1. Examine the macroeconomic context and evidence on the extent to which employment in the health sector contributes to overall economic growth and to productive employment and the general trends in the health labor market 
2. Forecast the health workforce supply and demand to 2030, based on a the estimation of HRH needed to provide essential health services to the population (assuming no change in technology or service delivery model), and the size of health workforce that countries can feasibly produce and employ based on their economic capacities and outlook .
3. Review the trends and impact of globalization and mobility of health workers on national policies on health workforce
Although I'm not a supporter of "wishful thinking" forecasting, I understand that some effort should be made in this direction. WHO is making it with a global perspective, and each country should do its homework. Is there anybody nearby working on that?.
Demand and supply should meet and reach a long-term equilibrium. Regulatory conditions and incentives should be reviewed to achieve better efficiency. This is a precondition for an efficient health system.

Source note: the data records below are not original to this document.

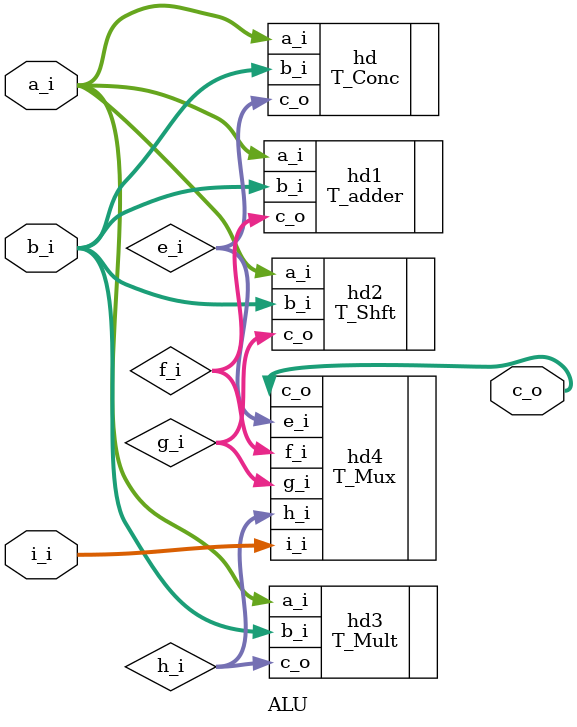
<source format=v>
`timescale 1ns / 1ps


module ALU(
    input [3:0]a_i,
    input [3:0]b_i,
    input [1:0]i_i,
    output [7:0]c_o
    );
    wire [7:0]e_i;
    wire [7:0]f_i;
    wire [7:0]g_i;
    wire [7:0]h_i;
    
    T_Conc hd (.a_i(a_i),.b_i(b_i),.c_o(e_i));
    T_adder hd1 (.a_i(a_i),.b_i(b_i),.c_o(f_i));
    T_Shft hd2 (.a_i(a_i),.b_i(b_i),.c_o(g_i));
    T_Mult hd3 (.a_i(a_i),.b_i(b_i),.c_o(h_i));
    T_Mux hd4 (.e_i(e_i),.f_i(f_i),.g_i(g_i),.h_i(h_i),.i_i(i_i),.c_o(c_o));
endmodule

</source>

PS. Three decades ago I read Marta Harnecker book "The Basic Concepts of Historical Materialism". Then, I could understand the difference between nacionalization and socialization of means of production that Lenin proposed a century ago, and why nationalization was not enough to achieve his political goals. Marx and Lenin forgot the relationship between ownership and efficiency, about how incentives really work. History provides relevant lessons about this oblivion and we should avoid going back in time.



22 d’octubre 2014

Fasten seat belts (3)

In former posts I have argued that pharmaceutical pricing is forging a new trend. The summary is in this figure (US prices):

The latest FDA approved drug is Harvoni, for hepatitis C. This new drug will compete with Sovaldi, the best drug launch ever made by the same manufacturer, 9.000 million $ in sales in 9 months.
The soaring costs of drugs is also affecting the generics market in US. Have a look at this blog.
As far as the economy is not growing at the same pace, new resources are needed and this may come from reductions on current drug benefits (price or quantity) or less expenditures in non-pharmaceutical goods. Otherwise the option is to delay access. Is this an option for cost-effective therapies?

20 d’octubre 2014

A milestone for health insurance reform

INFORME Estudio y Propuesta de un Nuevo Marco Jurídico para el Sistema Privado de Salud

If you look at health care financing in OECD countries you'll find an outlier: Chile. This is the country with the largest private financing, 47%. The reason behind such a number is the current system of ISAPRE coverage. A clear explanation of the current situation is shown in this presentation by Camilo Cid, the chairman of the commission for a review of the private health system.
The new chilean government created a commission to get recommendations about what to do with ISAPREs, and the result was that this report was released some days ago.
The trend is clear, opt-out from a single pool is not an option for the future. The Netherlands made the same reform in 2009, Germany constrained its possibilities, and now Chile has decided exactly the same. If there is only a single pool for financing health, this exactly means that the role of the market is going to change at the same time. Insurance price-competition vanishes, and the profit motive is under close scrutiny. Let's see what happens. All this recommendations should be included in the legislation. Anyway, the report is a milestone for the next health reform in Chile. An excellent reference for anyone interested in this topic. Good job.

PS. Values and economic crisis, a report. Have a look at this slide p.31, impressive. Is it possible?